> QUESTIONS ON THE MATERIAL
**A.** Answer these questions about the comment thread on religious belief, marking each answer to match its question:
(i) According to the first comment, how did the person being addressed get their religious belief?
(ii) Whose approach to defending religious belief does the first comment say discredits that same belief?
(iii) To whom does the commenter who signs in as Anonymous apologize?
**B.** Extend the comment thread on religious belief, beginning right after its final sentence.

> EXCERPT TO READ
============

You reject what I've said above, but it is all relevant to the 100 percent non-supernatural processes that lead to religious belief. You got your religious belief through an all-natural social process; someone taught you. I didn't teach religious belief to my children and they've not become afflicted with it. In some people religious belief comes and goes as their social situation changes.

Plantinga clearly speaks the words you like to hear, but you make more of what he says than what should be reasonably taken from the vagueness he presents. Alvin's approach to defending religious belief does itself discredit that same religious belief. That gods never show themselves requires the likes of you and Plantinga to resort to a sophistry which either divorces itself completely from the real world, or looks to the real world only for confirmation bias. Such an approach is an intellectual malignancy that discredits religious belief.

All the best, Eric.

Anonymous said...

John and Chuck, I'll respond when I have more time. For now, I want to apologize to Russ for having offended him. Russ, your posts are often so condescending, I thought I'd dish out a little of my own. Apparently, you can't take it as well as you can give it, though. So, as I said, I apologize. But I do want to turn the mirror on you for a moment and review some of your patently condescending remarks:

"I fear your silly version of a god no more than you fear Loki, or any of seven hundred gods of the Celtic pantheon. Like your god many of them were said to be nasty vengeful bastards, but then, also just like your god, Eric, they were imaginary."


"It is just too kooky that the religious fail to see that their own god had things so screwed up that people had to make up excuses for it and explain what it really meant."

"Go ahead, Eric, try this out. You invent a body of beliefs, any body of beliefs, and I will guarantee that you can drum up devout and pious followers, believers, or adherents who will swallow it hook, line and sinker. Truth has no importance whatsoever."

"Believers are not concerned with actual truth, they are merely enamored with the group idea of their having it while being certain that others do not."

============

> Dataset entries
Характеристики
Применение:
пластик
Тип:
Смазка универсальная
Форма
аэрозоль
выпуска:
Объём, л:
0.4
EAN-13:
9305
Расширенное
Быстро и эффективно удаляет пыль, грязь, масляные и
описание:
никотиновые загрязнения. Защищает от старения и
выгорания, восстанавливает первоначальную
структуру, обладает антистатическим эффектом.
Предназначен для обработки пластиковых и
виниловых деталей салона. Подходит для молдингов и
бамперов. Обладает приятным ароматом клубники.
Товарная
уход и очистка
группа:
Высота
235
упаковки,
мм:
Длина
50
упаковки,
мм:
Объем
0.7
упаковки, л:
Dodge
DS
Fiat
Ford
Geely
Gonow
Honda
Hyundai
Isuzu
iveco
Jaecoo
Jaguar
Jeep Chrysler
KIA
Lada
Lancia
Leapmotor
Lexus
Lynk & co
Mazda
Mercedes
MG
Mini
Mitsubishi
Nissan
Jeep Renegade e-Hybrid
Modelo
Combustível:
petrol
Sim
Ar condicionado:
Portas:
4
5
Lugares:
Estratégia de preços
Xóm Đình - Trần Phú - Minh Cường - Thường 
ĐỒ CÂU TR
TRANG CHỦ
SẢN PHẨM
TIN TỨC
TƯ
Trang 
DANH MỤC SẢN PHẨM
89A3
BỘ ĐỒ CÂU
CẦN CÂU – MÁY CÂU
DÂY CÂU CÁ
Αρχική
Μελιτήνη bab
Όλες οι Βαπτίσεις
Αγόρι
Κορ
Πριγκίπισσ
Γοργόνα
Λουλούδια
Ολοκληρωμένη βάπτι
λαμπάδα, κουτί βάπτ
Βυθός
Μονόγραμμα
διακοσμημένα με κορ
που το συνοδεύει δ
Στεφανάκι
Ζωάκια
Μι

============

> RESPONSES TO THE TASKS
**A.**
(i) Through an all-natural social process: someone taught them.
(ii) Alvin Plantinga's.
(iii) Russ.

**B.**
"For us to accept them as possible, there must exist more than a bunch of philosophical folderol honed to a fine edge during a couple of millenia of destroying all dissent. There must exist something observable to distinguish your religious quackery from all the other religious quackery beside the fact that until recently you religious types were the sole source of information about your own virtue and efficacy."

"Obviously little of what the religious say around the world can be true, but nobody cares, Eric, if any of it is true. That's not what they're going for. They just want to be socially connected; they want to belong and professing to believe silly things is part of the price of admission."

"Being a religious believer yourself, Eric, you don't have to like it or believe it or accept it or acknowledge it, but naturalistic explanations are the best that we humans have. Though you may find great comfort and solace in the religious burrow you inhabit, none of what you attempt to pass off as explanations works when we examine it through the same eyes that leave other religions just as wanting as yours."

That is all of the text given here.